### ASSIGNMENT
If a line of the data below holds the string "picture", copy it.

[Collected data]
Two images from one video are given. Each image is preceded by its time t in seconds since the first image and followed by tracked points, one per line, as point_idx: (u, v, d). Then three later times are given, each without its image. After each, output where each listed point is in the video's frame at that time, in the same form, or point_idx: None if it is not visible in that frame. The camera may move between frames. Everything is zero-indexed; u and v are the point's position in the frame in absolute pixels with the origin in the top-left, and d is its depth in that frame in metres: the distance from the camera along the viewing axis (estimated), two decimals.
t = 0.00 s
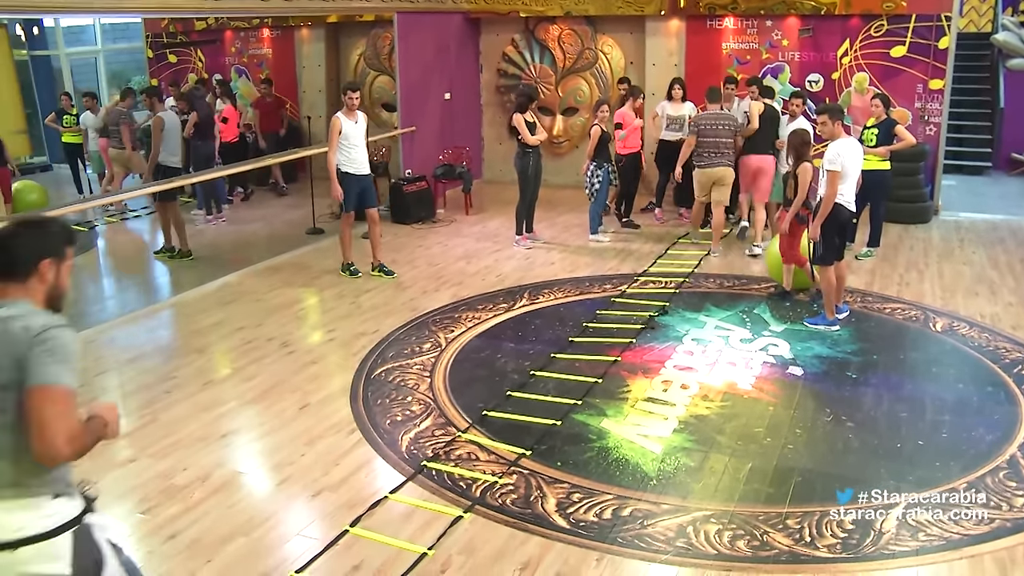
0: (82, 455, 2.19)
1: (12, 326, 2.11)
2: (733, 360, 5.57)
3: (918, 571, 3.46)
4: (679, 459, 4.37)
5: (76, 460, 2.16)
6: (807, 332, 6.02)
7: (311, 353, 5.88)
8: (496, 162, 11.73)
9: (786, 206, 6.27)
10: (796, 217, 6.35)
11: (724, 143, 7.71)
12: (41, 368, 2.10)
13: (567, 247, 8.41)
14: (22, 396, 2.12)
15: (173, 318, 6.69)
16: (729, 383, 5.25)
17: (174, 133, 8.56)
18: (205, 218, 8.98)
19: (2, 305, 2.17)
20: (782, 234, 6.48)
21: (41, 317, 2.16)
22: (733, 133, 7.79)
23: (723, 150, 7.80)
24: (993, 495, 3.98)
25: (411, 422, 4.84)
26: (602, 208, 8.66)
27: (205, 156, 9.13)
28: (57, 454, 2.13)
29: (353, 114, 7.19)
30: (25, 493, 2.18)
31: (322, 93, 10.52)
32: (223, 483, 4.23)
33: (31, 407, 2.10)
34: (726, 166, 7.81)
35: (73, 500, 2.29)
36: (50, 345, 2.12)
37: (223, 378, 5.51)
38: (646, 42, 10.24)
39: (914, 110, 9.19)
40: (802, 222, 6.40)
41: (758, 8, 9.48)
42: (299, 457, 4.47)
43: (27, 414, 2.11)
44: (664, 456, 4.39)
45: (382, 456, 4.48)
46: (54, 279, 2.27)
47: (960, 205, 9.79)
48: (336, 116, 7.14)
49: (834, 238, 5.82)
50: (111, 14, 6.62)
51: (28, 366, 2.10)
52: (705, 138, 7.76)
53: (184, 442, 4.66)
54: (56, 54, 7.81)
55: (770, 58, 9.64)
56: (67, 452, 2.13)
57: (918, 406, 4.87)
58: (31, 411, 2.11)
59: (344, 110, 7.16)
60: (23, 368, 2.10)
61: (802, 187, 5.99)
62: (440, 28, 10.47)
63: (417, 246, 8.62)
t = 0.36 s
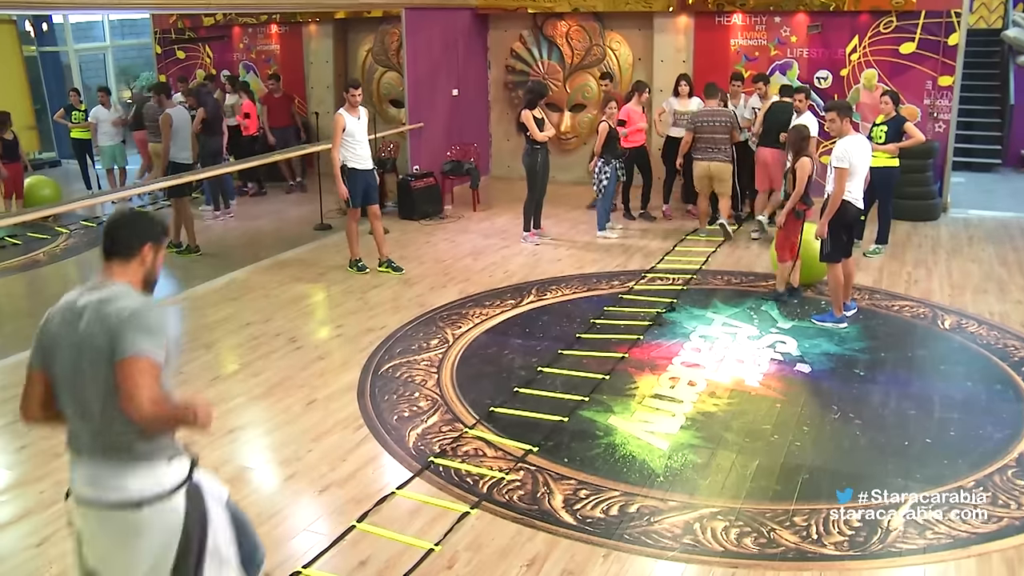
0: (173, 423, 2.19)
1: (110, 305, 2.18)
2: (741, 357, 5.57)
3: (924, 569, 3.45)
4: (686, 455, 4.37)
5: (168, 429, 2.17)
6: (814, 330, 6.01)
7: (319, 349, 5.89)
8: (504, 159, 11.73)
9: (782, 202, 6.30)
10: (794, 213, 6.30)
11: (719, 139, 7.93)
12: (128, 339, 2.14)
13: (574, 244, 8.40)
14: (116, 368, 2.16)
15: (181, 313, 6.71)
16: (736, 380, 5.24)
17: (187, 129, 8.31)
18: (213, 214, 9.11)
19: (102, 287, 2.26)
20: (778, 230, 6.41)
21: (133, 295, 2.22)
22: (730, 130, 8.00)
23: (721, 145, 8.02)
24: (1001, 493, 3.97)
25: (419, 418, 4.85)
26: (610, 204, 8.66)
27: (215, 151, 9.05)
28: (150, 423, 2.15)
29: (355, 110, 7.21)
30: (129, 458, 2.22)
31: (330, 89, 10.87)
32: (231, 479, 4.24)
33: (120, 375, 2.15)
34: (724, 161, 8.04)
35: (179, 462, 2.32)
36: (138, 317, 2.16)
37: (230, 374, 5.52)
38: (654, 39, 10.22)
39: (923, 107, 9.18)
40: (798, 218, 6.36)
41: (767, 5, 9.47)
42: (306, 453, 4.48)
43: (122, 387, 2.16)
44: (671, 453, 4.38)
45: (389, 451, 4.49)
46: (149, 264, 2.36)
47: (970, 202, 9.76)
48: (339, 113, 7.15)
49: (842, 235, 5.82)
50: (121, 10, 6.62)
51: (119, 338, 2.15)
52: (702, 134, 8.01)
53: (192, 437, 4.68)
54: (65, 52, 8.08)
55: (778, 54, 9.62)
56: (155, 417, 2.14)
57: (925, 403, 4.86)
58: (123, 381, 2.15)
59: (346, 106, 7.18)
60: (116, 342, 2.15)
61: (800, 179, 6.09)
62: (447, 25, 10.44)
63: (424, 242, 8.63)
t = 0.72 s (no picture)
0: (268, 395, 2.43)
1: (209, 286, 2.40)
2: (749, 355, 5.56)
3: (932, 569, 3.45)
4: (693, 453, 4.36)
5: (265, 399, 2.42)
6: (822, 328, 6.00)
7: (327, 346, 5.90)
8: (511, 156, 11.73)
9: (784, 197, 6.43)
10: (793, 210, 6.45)
11: (732, 132, 8.06)
12: (230, 318, 2.36)
13: (582, 241, 8.40)
14: (219, 345, 2.39)
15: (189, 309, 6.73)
16: (743, 377, 5.23)
17: (196, 124, 8.49)
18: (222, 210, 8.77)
19: (197, 270, 2.47)
20: (777, 225, 6.57)
21: (230, 278, 2.44)
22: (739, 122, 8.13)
23: (732, 137, 8.12)
24: (1010, 492, 3.96)
25: (426, 415, 4.85)
26: (618, 202, 8.64)
27: (223, 147, 9.05)
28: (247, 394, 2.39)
29: (359, 107, 7.18)
30: (223, 421, 2.48)
31: (337, 86, 10.87)
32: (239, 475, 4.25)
33: (223, 350, 2.38)
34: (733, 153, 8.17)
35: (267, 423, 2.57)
36: (239, 299, 2.38)
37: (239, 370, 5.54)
38: (663, 36, 10.19)
39: (932, 105, 9.14)
40: (796, 215, 6.49)
41: (776, 2, 9.45)
42: (313, 450, 4.49)
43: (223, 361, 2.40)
44: (678, 451, 4.38)
45: (396, 448, 4.50)
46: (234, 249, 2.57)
47: (979, 200, 9.72)
48: (343, 110, 7.12)
49: (850, 233, 5.78)
50: (129, 8, 6.63)
51: (222, 317, 2.37)
52: (714, 126, 8.05)
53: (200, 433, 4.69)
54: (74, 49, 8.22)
55: (787, 51, 9.59)
56: (255, 387, 2.38)
57: (933, 402, 4.84)
58: (226, 356, 2.38)
59: (351, 103, 7.14)
60: (215, 320, 2.37)
61: (800, 176, 6.16)
62: (455, 21, 10.43)
63: (432, 239, 8.64)
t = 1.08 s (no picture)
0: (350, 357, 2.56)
1: (292, 258, 2.51)
2: (756, 355, 5.55)
3: (939, 570, 3.44)
4: (700, 453, 4.36)
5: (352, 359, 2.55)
6: (830, 328, 5.98)
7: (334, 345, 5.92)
8: (519, 155, 11.73)
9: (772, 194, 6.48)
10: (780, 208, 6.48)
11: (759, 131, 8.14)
12: (319, 284, 2.47)
13: (589, 241, 8.40)
14: (305, 311, 2.50)
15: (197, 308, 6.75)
16: (751, 378, 5.22)
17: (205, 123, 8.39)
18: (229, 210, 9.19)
19: (276, 244, 2.58)
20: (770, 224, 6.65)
21: (310, 250, 2.55)
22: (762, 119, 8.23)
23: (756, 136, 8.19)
24: (1018, 494, 3.95)
25: (433, 414, 4.86)
26: (625, 201, 8.64)
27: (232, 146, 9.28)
28: (337, 355, 2.52)
29: (367, 105, 7.17)
30: (305, 381, 2.57)
31: (345, 85, 10.83)
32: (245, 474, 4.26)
33: (312, 317, 2.49)
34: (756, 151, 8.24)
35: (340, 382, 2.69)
36: (324, 269, 2.49)
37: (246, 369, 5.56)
38: (671, 35, 10.17)
39: (941, 105, 9.08)
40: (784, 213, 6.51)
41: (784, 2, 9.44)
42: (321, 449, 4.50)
43: (310, 325, 2.51)
44: (685, 451, 4.38)
45: (403, 447, 4.51)
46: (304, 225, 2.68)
47: (988, 200, 9.69)
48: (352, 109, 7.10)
49: (857, 233, 5.76)
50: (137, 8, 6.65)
51: (309, 285, 2.48)
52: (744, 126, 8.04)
53: (207, 432, 4.71)
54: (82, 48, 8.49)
55: (795, 51, 9.58)
56: (343, 349, 2.51)
57: (941, 403, 4.83)
58: (315, 321, 2.50)
59: (358, 104, 7.12)
60: (302, 288, 2.48)
61: (786, 173, 6.23)
62: (463, 19, 10.44)
63: (439, 238, 8.65)
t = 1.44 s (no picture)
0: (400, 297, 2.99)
1: (356, 208, 2.98)
2: (758, 355, 5.55)
3: (942, 570, 3.43)
4: (702, 453, 4.36)
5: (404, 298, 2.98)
6: (832, 328, 5.98)
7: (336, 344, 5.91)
8: (522, 154, 11.73)
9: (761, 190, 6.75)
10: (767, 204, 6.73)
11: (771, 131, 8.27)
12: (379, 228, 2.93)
13: (592, 241, 8.39)
14: (366, 253, 2.95)
15: (199, 308, 6.75)
16: (753, 378, 5.22)
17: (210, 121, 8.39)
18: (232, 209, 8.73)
19: (340, 196, 3.04)
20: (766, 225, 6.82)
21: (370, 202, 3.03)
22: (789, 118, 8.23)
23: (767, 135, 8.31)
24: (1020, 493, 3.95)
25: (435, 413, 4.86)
26: (628, 201, 8.62)
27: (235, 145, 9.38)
28: (391, 291, 2.96)
29: (379, 102, 7.18)
30: (363, 318, 3.00)
31: (348, 84, 10.97)
32: (247, 473, 4.26)
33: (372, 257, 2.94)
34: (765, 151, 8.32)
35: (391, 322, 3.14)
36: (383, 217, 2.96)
37: (248, 368, 5.56)
38: (673, 35, 10.16)
39: (944, 104, 9.09)
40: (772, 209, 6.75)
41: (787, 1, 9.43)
42: (322, 448, 4.50)
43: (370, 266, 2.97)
44: (687, 450, 4.38)
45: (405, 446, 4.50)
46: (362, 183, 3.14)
47: (990, 200, 9.68)
48: (366, 106, 7.12)
49: (860, 233, 5.75)
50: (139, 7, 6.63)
51: (370, 229, 2.94)
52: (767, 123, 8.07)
53: (209, 431, 4.71)
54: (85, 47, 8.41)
55: (798, 51, 9.57)
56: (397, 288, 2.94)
57: (943, 403, 4.82)
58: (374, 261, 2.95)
59: (372, 99, 7.13)
60: (365, 232, 2.94)
61: (771, 169, 6.51)
62: (466, 17, 10.44)
63: (442, 238, 8.65)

### REPLY TO THE EXERCISE
t = 0.72 s (no picture)
t = 1.08 s (no picture)
t = 1.44 s (no picture)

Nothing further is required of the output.